Tuesday, August 08, 2006

Writing for the Web

I just took a class for CDC employees at the Roybal Campus -- that's the big CDC center that gets all the media attention (i.e., it's the one with the nice buildings). It was a nice treat to change up my routine for the morning, and one of the best parts? I live about 7 minutes away from that center. This is the first time in a long time that I haven't had to rush my lunch when I come home.

Anyway, the class was "Writing for the Web." It was mostly about writing with Web usability in mind, so I would actually call the seminar "Formatting for the Web." At any rate, it was a nice refresher on everything I read in Don't Make Me Think, and I also learned some pretty good tips and tricks.

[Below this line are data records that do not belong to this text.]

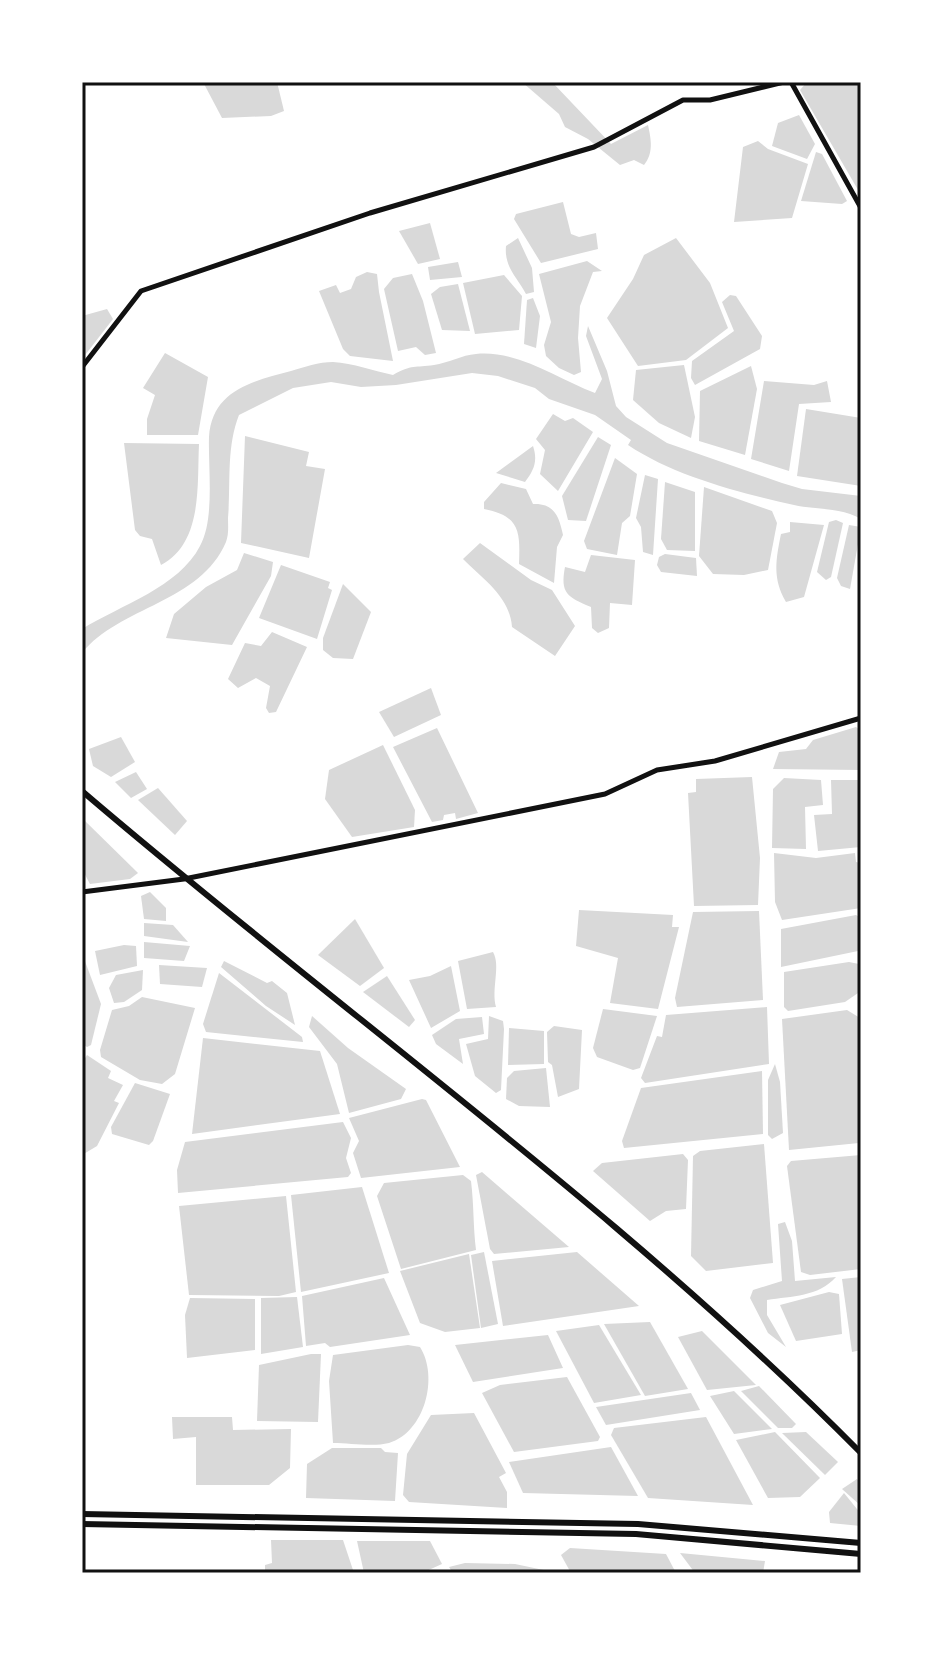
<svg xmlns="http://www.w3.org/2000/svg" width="943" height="1655" font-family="'PT Sans Narrow',sans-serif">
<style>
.water{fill:#d9d9d9}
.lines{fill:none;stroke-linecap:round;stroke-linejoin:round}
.tertiary{stroke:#111;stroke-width:5}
.secondary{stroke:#111;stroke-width:6}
.primary{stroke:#111;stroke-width:6}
.neatline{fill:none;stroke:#111;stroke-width:3}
</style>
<rect width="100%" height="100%" fill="#fff"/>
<g class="water">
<path d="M 203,82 L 277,82 L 284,111 L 271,116 L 222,118 Z"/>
<path d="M 522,82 L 552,82 L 611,144 L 648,125 C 651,139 654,153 644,165 L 634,160 L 620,165 L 588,139 L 565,127 L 559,114 Z"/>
<path d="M 807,82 L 861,82 L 861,195 L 800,90 Z"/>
<path d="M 799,115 L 815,144 L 807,159 L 772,146 L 778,123 Z"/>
<path d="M 758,141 L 768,149 L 808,164 L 792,218 L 734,222 L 743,147 Z"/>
<path d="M 816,152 L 822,154 L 847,201 L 842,204 L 801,201 Z"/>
<path d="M 563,202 L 571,234 L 579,237 L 596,233 L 598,249 L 541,263 L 514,219 L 516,214 Z"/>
<path d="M 430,223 L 440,259 L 418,264 L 399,231 Z"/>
<path d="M 518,238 L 532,268 L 534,292 L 526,294 C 517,277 504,267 506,246 Z"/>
<path d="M 676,238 L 710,283 L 728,328 L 686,360 L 638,366 L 607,318 L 633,279 L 644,255 Z"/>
<path d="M 587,261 L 602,271 L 593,272 L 580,306 L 578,338 L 581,372 L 574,375 L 559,368 L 546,356 L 544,345 L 551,322 L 539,274 Z"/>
<path d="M 458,262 L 462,277 L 430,280 L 428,267 Z"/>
<path d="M 367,272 L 377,274 L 379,292 L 393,361 L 350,356 L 343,349 L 319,291 L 336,285 L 340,293 L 351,289 L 356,277 Z"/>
<path d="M 412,274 L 423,301 L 436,353 L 425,355 L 416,347 L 398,351 L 384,289 L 393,278 Z"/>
<path d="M 504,275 L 522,296 L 519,330 L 475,334 L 463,283 Z"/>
<path d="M 458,284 L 470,331 L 442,330 L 431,294 L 440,287 Z"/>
<path d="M 730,295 L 736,296 L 762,336 L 760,349 L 695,385 L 691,378 L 692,361 L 734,331 L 722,302 Z"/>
<path d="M 533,298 L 540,316 L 536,348 L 524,344 L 527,300 Z"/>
<path d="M 107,309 L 113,319 L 82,359 L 82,316 Z"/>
<path d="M 588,326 L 607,371 L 616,406 L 626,417 L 667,443 L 782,483 L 802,489 L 861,496 L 861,519 C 841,507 815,510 794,505 C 740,493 674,476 628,445 L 631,440 L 595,415 L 549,399 L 535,388 L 498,376 L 472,373 L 396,385 L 361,387 L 331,382 L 293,388 L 239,415 C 226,448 231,483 228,518 C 228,526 229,534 226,542 C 200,603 120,606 82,653 L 82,629 C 121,605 179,587 200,546 C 215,519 208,468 209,437 C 212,390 253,381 291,371 C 304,367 319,362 333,362 C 353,363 374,371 393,375 C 412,364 415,368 434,365 C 448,363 462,355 476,354 C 519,350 557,379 595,393 L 602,379 L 586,336 Z"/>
<path d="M 165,353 L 208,377 L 198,435 L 147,435 L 147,419 L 155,395 L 143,388 Z"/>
<path d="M 684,365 L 695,417 L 691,438 L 659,423 L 633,400 L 636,370 Z"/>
<path d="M 751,366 L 757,389 L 745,455 L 699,441 L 700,391 Z"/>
<path d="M 764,381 L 814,385 L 827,381 L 831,402 L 799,404 L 789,471 L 751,459 Z"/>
<path d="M 806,409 L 861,418 L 861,486 L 797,476 Z"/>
<path d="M 553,414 L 565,421 L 573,418 L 593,432 L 558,491 L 540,474 L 545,450 L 536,439 Z"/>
<path d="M 245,436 L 309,452 L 306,466 L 325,469 L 309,558 L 241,543 Z"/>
<path d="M 598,437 L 611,445 L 586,521 L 568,520 L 562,496 Z"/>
<path d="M 124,443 L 199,444 C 197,485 203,543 161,565 L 152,539 L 140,536 L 135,530 Z"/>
<path d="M 533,446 C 538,461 534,470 525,482 L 496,473 Z"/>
<path d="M 615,458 L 637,474 L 630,516 L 622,523 L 617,555 L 587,549 L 584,541 Z"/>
<path d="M 645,475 L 658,479 L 653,555 L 643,552 L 641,527 L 636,518 Z"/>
<path d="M 665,482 L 695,492 L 695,551 L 667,550 L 661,539 Z"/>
<path d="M 501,483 L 526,489 L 533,504 C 554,503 559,516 563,535 L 557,547 L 554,583 L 519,564 C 520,533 521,516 484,509 L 484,502 Z"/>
<path d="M 704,487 L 772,511 L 777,523 L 768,570 L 744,575 L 713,574 L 699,556 Z"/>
<path d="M 836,520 L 843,523 L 831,577 L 826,580 L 817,572 L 829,522 Z"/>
<path d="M 790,522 L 824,525 L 804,597 L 786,602 C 772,578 776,559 781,534 L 790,532 Z"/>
<path d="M 849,525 L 861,527 L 850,589 L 841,586 L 837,578 Z"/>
<path d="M 480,543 L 531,580 L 552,590 L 575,626 L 555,656 L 512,627 C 510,597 483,579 463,559 Z"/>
<path d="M 244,553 L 273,562 L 271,576 L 232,645 L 166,638 L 174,614 L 206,587 L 237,570 Z"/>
<path d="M 665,554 L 696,558 L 697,576 L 661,572 L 657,565 L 659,557 Z"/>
<path d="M 591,555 L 635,560 L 632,605 L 610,603 L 609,628 L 598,633 L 592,628 L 591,607 C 567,597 560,593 565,567 L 585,572 Z"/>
<path d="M 281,565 L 330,582 L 328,588 L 332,590 L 317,639 L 259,618 Z"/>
<path d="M 343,584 L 371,612 L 353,659 L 333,658 L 323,650 L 323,638 Z"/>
<path d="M 272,632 L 307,647 L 276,712 L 269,713 L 266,708 L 270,686 L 256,678 L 238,688 L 228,679 L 245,643 L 261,646 Z"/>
<path d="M 431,688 L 441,715 L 394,737 L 379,712 Z"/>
<path d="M 856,727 L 861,731 L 861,770 L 773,769 L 779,752 L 806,749 L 813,740 Z"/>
<path d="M 437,728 L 478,813 L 456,819 L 455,813 L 444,815 L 443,820 L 432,822 L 393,747 Z"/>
<path d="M 121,737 L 135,762 L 111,777 L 93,766 L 89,749 Z"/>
<path d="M 383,745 L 415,810 L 414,827 L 352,837 L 325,799 L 329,770 Z"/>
<path d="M 136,772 L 147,789 L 131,798 L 115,782 Z"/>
<path d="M 752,777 L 760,858 L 758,905 L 694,906 L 688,793 L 696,792 L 696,779 Z"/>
<path d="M 784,778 L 821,780 L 823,805 L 805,807 L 806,849 L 772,848 L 773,789 Z"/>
<path d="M 831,780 L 861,780 L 861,847 L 818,851 L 814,815 L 832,814 Z"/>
<path d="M 158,788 L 187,821 L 175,835 L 138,800 Z"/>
<path d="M 82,818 L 138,873 L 130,879 L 90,884 L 82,869 Z"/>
<path d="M 774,853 L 816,858 L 855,853 L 856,862 L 860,863 L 861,908 L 782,920 L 775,902 Z"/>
<path d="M 150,892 L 166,908 L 166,921 L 144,919 L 141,896 Z"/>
<path d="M 579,910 L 673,915 L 672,927 L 679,927 L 658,1009 L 610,1003 L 618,958 L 576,946 Z"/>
<path d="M 759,911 L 763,1000 L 677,1007 L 675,998 L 693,912 Z"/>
<path d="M 856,915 L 861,918 L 858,951 L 781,967 L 781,929 Z"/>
<path d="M 355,919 L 384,968 L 360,986 L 318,955 Z"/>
<path d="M 144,923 L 173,925 L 188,942 L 144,936 Z"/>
<path d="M 144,942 L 190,946 L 184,961 L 144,958 Z"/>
<path d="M 124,945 L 136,946 L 137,966 L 100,975 L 95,951 Z"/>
<path d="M 493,952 C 501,966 491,989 496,1007 L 467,1009 L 458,961 Z"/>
<path d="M 83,956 L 101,1004 L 91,1045 L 87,1047 L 82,1044 Z"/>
<path d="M 224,961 L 267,983 L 272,981 L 287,993 L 295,1025 L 266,1006 L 221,967 Z"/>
<path d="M 849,962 L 859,964 L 858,993 L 845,1002 L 788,1011 L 784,1007 L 784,972 Z"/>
<path d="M 159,965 L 207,968 L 202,987 L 160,984 Z"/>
<path d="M 451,966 L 460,1011 L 431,1028 L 409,980 L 430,976 Z"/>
<path d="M 143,970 L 142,990 L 124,1002 L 114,1003 L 109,988 L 116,975 Z"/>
<path d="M 219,973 L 302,1037 L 303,1042 L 206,1032 L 203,1024 Z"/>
<path d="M 387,976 L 415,1020 L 409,1027 L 363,992 Z"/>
<path d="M 142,997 L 195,1008 L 175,1074 L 162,1084 L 140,1080 L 101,1057 L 100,1050 L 112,1010 L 129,1006 Z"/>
<path d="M 767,1007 L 769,1064 L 645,1083 L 641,1078 L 657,1036 L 662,1037 L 666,1015 Z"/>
<path d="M 603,1009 L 657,1016 L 640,1068 L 633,1070 L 597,1057 L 593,1048 Z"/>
<path d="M 847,1010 L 860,1018 L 859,1143 L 789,1150 L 782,1019 Z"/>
<path d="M 312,1016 L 348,1048 L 406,1089 L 401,1099 L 349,1113 L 337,1064 L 309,1027 Z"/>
<path d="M 489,1016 L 503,1021 L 504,1029 L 501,1090 L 496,1093 L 475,1076 L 466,1044 L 488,1039 Z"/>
<path d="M 482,1017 L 484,1034 L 459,1039 L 463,1064 L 436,1044 L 432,1035 L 456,1019 Z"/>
<path d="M 554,1026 L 582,1030 L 579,1089 L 558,1097 L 552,1065 L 548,1062 L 547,1032 Z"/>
<path d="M 509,1028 L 544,1031 L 544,1064 L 508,1065 Z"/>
<path d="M 203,1038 L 320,1051 L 340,1114 L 192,1134 Z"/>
<path d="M 87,1055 L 111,1071 L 108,1078 L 123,1085 L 114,1101 L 119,1103 L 97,1146 L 82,1155 L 82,1063 Z"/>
<path d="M 775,1064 L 780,1082 L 783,1133 L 772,1139 L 768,1135 L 768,1080 Z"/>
<path d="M 546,1068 L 550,1107 L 519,1106 L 506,1099 L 507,1078 L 514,1071 Z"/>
<path d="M 762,1071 L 763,1134 L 624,1148 L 622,1141 L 641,1088 Z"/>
<path d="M 135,1083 L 170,1094 L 153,1141 L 149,1145 L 112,1134 L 111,1127 Z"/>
<path d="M 422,1099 L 426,1100 L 460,1167 L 361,1178 L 353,1153 L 359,1141 L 349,1118 Z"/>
<path d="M 343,1122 L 351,1138 L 346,1158 L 351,1173 L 348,1177 L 178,1193 L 177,1170 L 185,1142 Z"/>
<path d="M 764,1144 L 773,1263 L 706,1271 L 691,1256 L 693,1156 L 700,1151 Z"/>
<path d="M 683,1154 L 688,1160 L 686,1209 L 666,1211 L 650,1221 L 593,1171 L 602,1163 Z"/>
<path d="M 861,1155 L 861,1269 L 810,1275 L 801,1272 L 787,1166 L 791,1161 Z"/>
<path d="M 482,1172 L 569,1247 L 494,1254 L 490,1249 L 476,1175 Z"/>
<path d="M 463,1175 L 471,1181 C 474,1205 473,1227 476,1250 L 401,1269 L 377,1196 L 384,1183 Z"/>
<path d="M 362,1187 L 389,1273 L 301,1292 L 291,1195 Z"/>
<path d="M 286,1196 L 296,1292 L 279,1296 L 189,1295 L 179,1206 Z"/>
<path d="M 785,1222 L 792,1241 L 795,1281 L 836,1277 C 818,1297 792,1296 767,1300 L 767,1315 L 786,1347 L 768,1333 L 750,1298 L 753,1290 L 782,1281 L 778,1224 Z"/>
<path d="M 484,1252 L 498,1324 L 481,1328 L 471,1255 Z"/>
<path d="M 577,1252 L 639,1306 L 503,1326 L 492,1261 Z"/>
<path d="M 469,1254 L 480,1328 L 445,1332 L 420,1323 L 400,1271 Z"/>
<path d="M 861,1277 L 861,1350 L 852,1352 L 842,1279 Z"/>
<path d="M 384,1278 L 410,1335 L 330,1347 L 325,1343 L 306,1346 L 302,1296 Z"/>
<path d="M 829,1292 L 839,1294 L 842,1334 L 796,1341 L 780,1305 Z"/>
<path d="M 297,1297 L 303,1347 L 261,1354 L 261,1298 Z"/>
<path d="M 190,1298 L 255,1299 L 255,1350 L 187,1358 L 185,1315 Z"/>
<path d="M 650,1322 L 688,1389 L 645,1396 L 604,1324 Z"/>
<path d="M 599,1325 L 641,1395 L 594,1403 L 556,1331 Z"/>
<path d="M 702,1331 L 756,1385 L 707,1390 L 678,1337 Z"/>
<path d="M 548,1335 L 563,1368 L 473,1382 L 455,1345 Z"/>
<path d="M 408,1345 L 420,1347 C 439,1377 425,1432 389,1443 C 373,1447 350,1443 333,1443 L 329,1381 L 333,1355 Z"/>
<path d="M 311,1354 L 321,1354 L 318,1422 L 257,1421 L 259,1365 Z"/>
<path d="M 567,1377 L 600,1437 L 598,1441 L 514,1452 L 482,1393 L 500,1385 Z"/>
<path d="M 759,1386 L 796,1424 L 792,1428 L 778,1428 L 741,1391 Z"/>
<path d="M 734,1391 L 772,1429 L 734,1434 L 710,1396 Z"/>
<path d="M 691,1393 L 700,1410 L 606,1425 L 596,1407 Z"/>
<path d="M 474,1413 L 506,1473 L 499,1477 L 507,1492 L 507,1508 L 409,1502 L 403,1495 L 407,1454 L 431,1415 Z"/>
<path d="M 172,1417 L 232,1417 L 233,1430 L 291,1429 L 290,1468 L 269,1485 L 196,1485 L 196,1437 L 173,1439 Z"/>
<path d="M 706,1417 L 753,1505 L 648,1498 L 611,1435 L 614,1428 Z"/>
<path d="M 775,1432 L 820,1478 L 800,1497 L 768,1498 L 736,1440 Z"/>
<path d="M 806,1432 L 838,1462 L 825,1475 L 782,1433 Z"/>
<path d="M 611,1447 L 638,1496 L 523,1493 L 509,1462 Z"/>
<path d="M 332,1448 L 381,1448 L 385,1452 L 398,1453 L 395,1501 L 306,1498 L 307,1464 Z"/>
<path d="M 857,1479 L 861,1484 L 861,1506 L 842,1489 Z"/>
<path d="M 844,1493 L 861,1514 L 861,1526 L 830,1523 L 829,1512 Z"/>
<path d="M 271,1540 L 343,1540 L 354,1573 L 265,1573 L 265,1565 L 272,1563 Z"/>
<path d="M 357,1541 L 430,1541 L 442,1564 L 422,1573 L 364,1573 Z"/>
<path d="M 570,1548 L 666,1554 L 676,1573 L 571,1573 L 561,1555 Z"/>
<path d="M 680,1553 L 765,1561 L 763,1573 L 695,1573 Z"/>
<path d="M 465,1563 L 515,1564 L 558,1573 L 453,1573 L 449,1567 Z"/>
</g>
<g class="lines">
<g class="tertiary">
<path d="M 791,82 L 861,208"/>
<path d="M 82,367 L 141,291 L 370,213 L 594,147 L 683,100 L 710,100 L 784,82"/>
<path d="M 82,892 L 184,879 L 605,794 L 657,770 L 715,761 L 861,718"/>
</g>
<path class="secondary" d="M 82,791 C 341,1013 621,1210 861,1453"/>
<g class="primary">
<path d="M 82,1514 L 638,1524 L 861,1543"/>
<path d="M 82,1524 L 636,1534 L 861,1554"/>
</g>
</g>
<rect width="943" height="1655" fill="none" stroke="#ffffff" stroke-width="168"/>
<rect x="84" y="84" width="775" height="1487" class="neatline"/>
</svg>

But what I really walked away with was a sense of relief and gratitude that I graduated with an English degree. Or that I have an aptitude for correct grammar and punctuation and concise writing. I think people think there is a quick fix for Web content -- that there are a few things you can learn, and all will be well with your Web page. And while that's partly true, I've found that the same writing that I was expected to do in my English literature classes is the writing we all expect to find on the Web. Any good writing -- whether it's a brochure, a Web page, a short story, a critical review -- has the same basic rules and principles. Engage the reader, but be concise. Use correct grammar and punctuation. Use active voice. Present things in a logical and intuitive format. (Yes, one could argue that this is not the case with stream of consciousness, but they would be wrong. There is a logical format behind it all.)

I love language. And I couldn't be more grateful that I chose to study English. It really is the best college major. :)

Thing I'm thankful for: prayer.

1 Comments:

Blogger Lexia said...

Ooooh...Fill me in on the juicy details later. Seriously.